Here are 10 techniques used by the best presenters to create low-threatening environments and ideal learning experiences. Many of them will sound like common sense. Today’s research shows that we have biological evidence that reinforces their importance.

  1. Allow participants to introduce themselves to people that they are sitting beside.
  2. Set the stage with an audience-presenter agreement and ground rules.
  3. Declare the presentation a safe space to agree, disagree, ponder and question.
  4. Empathize with your audience. Let them know you care about their feelings, challenges and particular circumstances.
  5. Answer the attendee’s question of “What’s In If For Me?”
  6. Never call-on a participant to speak or perform to the group unless they volunteer or have been given time to prepare.
  7. Never ridicule, tease or embarrass a participant.
  8. Never mock a culture, language, race, lifestyle, religion or attire.
  9. Avoid labels or stereotypes.
  10. Use common courtesy phrases like please, thank-you and excuse me.

Creating Rapport That Leads To Combustible Motivation

Rapport is often thought of as a mysterious chemistry between an audience and a presenter. Good rapport is a distinct physiological state of positive responsiveness. It happens when the audience feels less threatened and identifies with the presenter.

With rapport, a presenter can lead an audience anywhere. The audience has combustible motivation, sizzling in their seats.

Without it, the presenter is ineffective and the audience is frustrated.

What are some things presenters often do that trigger a perceived threat and emotional hijack? What are some things you’ve seen good presenters do to gain rapport and audience engagement?

3 comments
  1. Number 6 really rings for me–after having experienced it myself, I can tell you it’ll get your fight-or-flight response going big time!
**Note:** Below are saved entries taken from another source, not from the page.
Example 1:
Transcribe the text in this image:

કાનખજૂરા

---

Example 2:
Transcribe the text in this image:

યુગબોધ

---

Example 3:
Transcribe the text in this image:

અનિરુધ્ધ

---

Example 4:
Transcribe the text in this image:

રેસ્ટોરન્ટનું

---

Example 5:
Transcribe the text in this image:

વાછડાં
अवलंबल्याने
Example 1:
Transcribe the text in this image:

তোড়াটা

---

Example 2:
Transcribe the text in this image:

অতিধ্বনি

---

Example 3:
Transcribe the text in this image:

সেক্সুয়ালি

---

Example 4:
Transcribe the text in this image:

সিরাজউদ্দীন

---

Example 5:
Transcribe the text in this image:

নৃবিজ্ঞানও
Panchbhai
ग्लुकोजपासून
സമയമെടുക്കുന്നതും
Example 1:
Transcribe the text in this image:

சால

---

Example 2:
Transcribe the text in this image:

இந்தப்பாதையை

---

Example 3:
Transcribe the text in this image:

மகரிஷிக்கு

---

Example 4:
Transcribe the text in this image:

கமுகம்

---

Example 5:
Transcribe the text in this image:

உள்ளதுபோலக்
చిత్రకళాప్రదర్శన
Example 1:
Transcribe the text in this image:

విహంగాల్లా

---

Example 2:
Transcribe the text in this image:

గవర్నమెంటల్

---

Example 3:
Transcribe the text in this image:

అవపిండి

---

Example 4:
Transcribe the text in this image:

    Anyway, one thing I really dislike is being asked to raise my hand to ask a question. Kind of puts the audience in a grade-schooler position. I haven’t seen many do it, but using social media or texting or even just passing up a note to ask questions may be a more humane (for us introverts) way to go. I wouldn’t mind getting rid of the whole Q&A concept in a lot of cases, but I’m not sure what would generate a more genuine type of speaker/audience interaction without bogging it down.
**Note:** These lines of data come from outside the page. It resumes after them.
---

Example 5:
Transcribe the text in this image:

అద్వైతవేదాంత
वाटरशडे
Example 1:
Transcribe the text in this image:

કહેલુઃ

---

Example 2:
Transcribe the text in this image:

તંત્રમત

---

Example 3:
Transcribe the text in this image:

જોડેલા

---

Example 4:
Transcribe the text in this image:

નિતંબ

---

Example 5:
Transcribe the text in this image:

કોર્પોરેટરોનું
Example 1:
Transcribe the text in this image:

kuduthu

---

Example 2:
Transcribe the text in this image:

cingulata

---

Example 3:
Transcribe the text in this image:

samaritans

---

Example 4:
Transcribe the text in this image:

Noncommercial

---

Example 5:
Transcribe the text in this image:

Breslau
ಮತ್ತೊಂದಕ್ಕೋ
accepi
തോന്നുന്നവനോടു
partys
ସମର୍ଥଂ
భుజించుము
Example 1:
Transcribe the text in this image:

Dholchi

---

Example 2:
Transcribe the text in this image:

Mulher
    Also just getting off the stage and speaking with people eye-to-eye can make a difference, I think.

    One interesting thing I saw some presenters do in a smallish session was to have everyone in the audience say what their favorite charity was. It didn’t really work because it took so much time, but you wouldn’t believe the change in the feel of the room.

    The way presenters introduce themselves also can make a difference. Do they intro themselves, or have someone else read a laundry list of their titles and accomplishments? Do they seem engaged and glad to be there, or just going through the motions? Do they have anything in common with the audience? That all makes a difference.

    1. Jeff Hurt says:

      ‘@Sue
      I’m with you. #6 can set me off as well. I’m a natural introvert so whenever I’m put on the spot without prior knowledge or being asked, my emotions take over. You mentioned some great ways to handle this instead. Sometimes, it’s as easy as “talk to your neighbor” or “ask them your burning question” and proceed from there.

      Thanks for reading and commenting as always Sue. We greatly appreciate it.

  2. I like reading a post that can make men and women think. Also, many thanks for allowing for me to comment!